— START OF The data —

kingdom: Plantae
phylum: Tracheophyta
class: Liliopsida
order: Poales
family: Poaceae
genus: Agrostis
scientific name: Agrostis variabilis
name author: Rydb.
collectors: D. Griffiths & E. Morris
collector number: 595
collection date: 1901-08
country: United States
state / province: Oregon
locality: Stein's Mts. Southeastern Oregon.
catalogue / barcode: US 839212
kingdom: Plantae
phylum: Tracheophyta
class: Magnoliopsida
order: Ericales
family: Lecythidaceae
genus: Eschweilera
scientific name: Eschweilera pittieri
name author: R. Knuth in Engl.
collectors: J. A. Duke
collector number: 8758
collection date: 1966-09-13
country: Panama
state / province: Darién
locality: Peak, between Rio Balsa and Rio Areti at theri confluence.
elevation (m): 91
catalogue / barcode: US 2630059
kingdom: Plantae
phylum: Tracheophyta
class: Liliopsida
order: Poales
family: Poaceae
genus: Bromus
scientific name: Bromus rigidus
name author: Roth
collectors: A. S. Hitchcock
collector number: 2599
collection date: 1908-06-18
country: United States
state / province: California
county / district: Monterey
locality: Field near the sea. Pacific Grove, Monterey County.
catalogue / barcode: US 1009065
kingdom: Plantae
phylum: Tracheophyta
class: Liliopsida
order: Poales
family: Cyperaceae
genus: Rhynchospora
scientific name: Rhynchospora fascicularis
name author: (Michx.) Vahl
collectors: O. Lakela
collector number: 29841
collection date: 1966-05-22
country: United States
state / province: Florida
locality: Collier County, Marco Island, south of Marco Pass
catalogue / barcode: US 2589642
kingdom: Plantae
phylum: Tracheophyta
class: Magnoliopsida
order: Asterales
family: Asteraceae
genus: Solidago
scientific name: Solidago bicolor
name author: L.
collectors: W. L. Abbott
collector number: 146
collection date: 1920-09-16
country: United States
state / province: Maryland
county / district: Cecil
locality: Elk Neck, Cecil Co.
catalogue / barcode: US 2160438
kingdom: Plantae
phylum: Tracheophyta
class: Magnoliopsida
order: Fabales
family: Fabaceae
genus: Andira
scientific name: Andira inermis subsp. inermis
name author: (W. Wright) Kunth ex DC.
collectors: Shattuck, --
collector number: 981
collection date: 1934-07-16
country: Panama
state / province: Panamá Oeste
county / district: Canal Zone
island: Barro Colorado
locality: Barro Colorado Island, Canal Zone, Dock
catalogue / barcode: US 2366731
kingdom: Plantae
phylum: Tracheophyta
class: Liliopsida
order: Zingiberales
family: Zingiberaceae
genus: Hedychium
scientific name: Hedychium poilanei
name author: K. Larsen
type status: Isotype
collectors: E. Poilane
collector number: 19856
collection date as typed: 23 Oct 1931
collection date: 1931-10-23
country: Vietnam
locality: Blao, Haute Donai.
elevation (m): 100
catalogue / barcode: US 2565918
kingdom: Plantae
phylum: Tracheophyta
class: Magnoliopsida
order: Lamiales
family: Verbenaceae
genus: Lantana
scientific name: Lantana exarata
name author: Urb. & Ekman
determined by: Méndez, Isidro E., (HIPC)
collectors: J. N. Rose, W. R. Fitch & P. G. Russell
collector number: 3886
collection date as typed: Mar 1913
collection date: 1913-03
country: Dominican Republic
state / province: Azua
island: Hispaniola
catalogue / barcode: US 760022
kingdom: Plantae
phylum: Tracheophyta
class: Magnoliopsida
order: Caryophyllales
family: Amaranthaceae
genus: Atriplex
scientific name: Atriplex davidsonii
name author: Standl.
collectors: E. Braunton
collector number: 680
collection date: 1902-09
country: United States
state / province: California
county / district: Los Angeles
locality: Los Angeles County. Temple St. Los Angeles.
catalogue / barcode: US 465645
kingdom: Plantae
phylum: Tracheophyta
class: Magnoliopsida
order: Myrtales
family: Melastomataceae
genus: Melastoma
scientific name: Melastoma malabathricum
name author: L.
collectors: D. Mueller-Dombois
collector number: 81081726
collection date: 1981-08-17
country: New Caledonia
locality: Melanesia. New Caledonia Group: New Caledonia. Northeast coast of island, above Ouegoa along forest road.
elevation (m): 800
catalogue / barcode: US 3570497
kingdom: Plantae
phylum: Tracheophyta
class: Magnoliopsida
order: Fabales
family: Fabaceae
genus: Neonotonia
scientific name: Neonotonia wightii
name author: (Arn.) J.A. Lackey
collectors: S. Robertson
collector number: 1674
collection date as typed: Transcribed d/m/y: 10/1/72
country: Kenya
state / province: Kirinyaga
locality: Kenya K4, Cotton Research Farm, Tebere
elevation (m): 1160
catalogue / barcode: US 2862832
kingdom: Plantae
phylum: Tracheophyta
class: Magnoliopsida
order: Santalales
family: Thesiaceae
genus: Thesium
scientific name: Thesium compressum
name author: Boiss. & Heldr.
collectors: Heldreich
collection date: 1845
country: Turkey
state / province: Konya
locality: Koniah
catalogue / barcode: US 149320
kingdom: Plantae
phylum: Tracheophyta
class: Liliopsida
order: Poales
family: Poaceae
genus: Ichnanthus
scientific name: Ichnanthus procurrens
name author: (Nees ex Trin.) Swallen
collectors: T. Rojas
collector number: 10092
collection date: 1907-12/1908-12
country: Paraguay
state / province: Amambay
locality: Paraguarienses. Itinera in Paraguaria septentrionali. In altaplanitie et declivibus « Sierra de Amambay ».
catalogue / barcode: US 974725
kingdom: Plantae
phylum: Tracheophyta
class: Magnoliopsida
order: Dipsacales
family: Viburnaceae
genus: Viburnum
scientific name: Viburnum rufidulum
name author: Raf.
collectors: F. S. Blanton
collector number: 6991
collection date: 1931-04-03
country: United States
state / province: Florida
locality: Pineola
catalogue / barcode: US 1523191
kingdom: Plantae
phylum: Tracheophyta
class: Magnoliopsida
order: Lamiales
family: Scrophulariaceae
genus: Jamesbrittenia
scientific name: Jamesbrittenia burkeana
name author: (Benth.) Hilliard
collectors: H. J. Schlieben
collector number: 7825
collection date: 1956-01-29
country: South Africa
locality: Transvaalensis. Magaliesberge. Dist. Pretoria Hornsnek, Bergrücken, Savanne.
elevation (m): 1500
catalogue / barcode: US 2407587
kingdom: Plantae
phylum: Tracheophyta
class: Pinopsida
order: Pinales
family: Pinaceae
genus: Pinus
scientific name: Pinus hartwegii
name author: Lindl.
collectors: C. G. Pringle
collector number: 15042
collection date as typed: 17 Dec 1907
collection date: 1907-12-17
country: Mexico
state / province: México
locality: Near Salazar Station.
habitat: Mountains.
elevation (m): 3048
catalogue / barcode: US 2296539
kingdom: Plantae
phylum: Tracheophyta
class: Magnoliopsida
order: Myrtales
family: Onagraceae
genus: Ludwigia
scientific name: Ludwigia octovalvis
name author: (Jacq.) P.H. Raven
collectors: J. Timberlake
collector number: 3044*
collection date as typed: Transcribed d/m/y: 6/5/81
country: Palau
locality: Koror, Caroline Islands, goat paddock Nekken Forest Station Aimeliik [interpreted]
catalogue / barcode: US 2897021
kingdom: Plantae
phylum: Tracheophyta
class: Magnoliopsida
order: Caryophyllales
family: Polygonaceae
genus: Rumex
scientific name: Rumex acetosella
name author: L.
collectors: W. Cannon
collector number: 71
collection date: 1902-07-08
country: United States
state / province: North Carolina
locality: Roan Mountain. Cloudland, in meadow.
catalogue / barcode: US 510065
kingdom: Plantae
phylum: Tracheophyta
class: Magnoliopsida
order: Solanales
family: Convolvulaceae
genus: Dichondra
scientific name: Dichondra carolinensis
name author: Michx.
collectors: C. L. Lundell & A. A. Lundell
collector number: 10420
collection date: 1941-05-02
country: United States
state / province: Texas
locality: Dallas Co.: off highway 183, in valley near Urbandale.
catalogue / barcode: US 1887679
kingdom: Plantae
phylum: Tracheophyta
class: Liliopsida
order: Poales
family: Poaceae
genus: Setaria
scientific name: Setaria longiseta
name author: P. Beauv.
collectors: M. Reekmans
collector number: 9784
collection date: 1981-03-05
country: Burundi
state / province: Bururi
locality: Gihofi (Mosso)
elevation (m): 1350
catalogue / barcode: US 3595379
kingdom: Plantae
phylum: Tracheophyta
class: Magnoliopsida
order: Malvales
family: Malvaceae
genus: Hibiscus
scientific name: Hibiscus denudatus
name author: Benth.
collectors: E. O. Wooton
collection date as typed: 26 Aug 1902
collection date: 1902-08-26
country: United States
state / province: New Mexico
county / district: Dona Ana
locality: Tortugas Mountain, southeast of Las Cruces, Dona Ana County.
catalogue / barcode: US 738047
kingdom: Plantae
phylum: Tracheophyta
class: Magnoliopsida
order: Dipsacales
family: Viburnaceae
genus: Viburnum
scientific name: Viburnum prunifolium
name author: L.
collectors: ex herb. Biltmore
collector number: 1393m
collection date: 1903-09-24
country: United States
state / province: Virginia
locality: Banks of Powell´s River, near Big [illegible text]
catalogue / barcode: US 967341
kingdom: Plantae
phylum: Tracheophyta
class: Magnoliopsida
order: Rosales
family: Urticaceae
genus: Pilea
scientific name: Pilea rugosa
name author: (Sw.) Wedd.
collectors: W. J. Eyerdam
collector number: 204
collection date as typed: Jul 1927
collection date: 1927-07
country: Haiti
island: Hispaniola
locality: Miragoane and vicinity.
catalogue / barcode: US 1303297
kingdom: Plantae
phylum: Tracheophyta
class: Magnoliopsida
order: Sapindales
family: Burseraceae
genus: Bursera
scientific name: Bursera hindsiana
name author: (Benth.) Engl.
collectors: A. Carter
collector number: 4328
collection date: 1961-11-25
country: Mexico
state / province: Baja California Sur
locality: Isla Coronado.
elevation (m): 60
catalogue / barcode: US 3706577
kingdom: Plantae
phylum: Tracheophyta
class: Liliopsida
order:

— END OF The data —

Can you turn the stretch from the start of the lines through the line that contains "locality: Elk Neck, Cecil Co." into a two-column CSV with the headers field and value, one row per line? Put each field name and each value in its own quoted field, with any line breaks replaced by spaces.

» Task output:
field,value
"kingdom:","Plantae"
"phylum:","Tracheophyta"
"class:","Liliopsida"
"order:","Poales"
"family:","Poaceae"
"genus:","Agrostis"
"scientific name:","Agrostis variabilis"
"name author:","Rydb."
"collectors:","D. Griffiths & E. Morris"
"collector number:","595"
"collection date:","1901-08"
"country:","United States"
"state / province:","Oregon"
"locality:","Stein's Mts. Southeastern Oregon."
"catalogue / barcode:","US 839212"
"kingdom:","Plantae"
"phylum:","Tracheophyta"
"class:","Magnoliopsida"
"order:","Ericales"
"family:","Lecythidaceae"
"genus:","Eschweilera"
"scientific name:","Eschweilera pittieri"
"name author:","R. Knuth in Engl."
"collectors:","J. A. Duke"
"collector number:","8758"
"collection date:","1966-09-13"
"country:","Panama"
"state / province:","Darién"
"locality:","Peak, between Rio Balsa and Rio Areti at theri confluence."
"elevation (m):","91"
"catalogue / barcode:","US 2630059"
"kingdom:","Plantae"
"phylum:","Tracheophyta"
"class:","Liliopsida"
"order:","Poales"
"family:","Poaceae"
"genus:","Bromus"
"scientific name:","Bromus rigidus"
"name author:","Roth"
"collectors:","A. S. Hitchcock"
"collector number:","2599"
"collection date:","1908-06-18"
"country:","United States"
"state / province:","California"
"county / district:","Monterey"
"locality:","Field near the sea. Pacific Grove, Monterey County."
"catalogue / barcode:","US 1009065"
"kingdom:","Plantae"
"phylum:","Tracheophyta"
"class:","Liliopsida"
"order:","Poales"
"family:","Cyperaceae"
"genus:","Rhynchospora"
"scientific name:","Rhynchospora fascicularis"
"name author:","(Michx.) Vahl"
"collectors:","O. Lakela"
"collector number:","29841"
"collection date:","1966-05-22"
"country:","United States"
"state / province:","Florida"
"locality:","Collier County, Marco Island, south of Marco Pass"
"catalogue / barcode:","US 2589642"
"kingdom:","Plantae"
"phylum:","Tracheophyta"
"class:","Magnoliopsida"
"order:","Asterales"
"family:","Asteraceae"
"genus:","Solidago"
"scientific name:","Solidago bicolor"
"name author:","L."
"collectors:","W. L. Abbott"
"collector number:","146"
"collection date:","1920-09-16"
"country:","United States"
"state / province:","Maryland"
"county / district:","Cecil"
"locality:","Elk Neck, Cecil Co."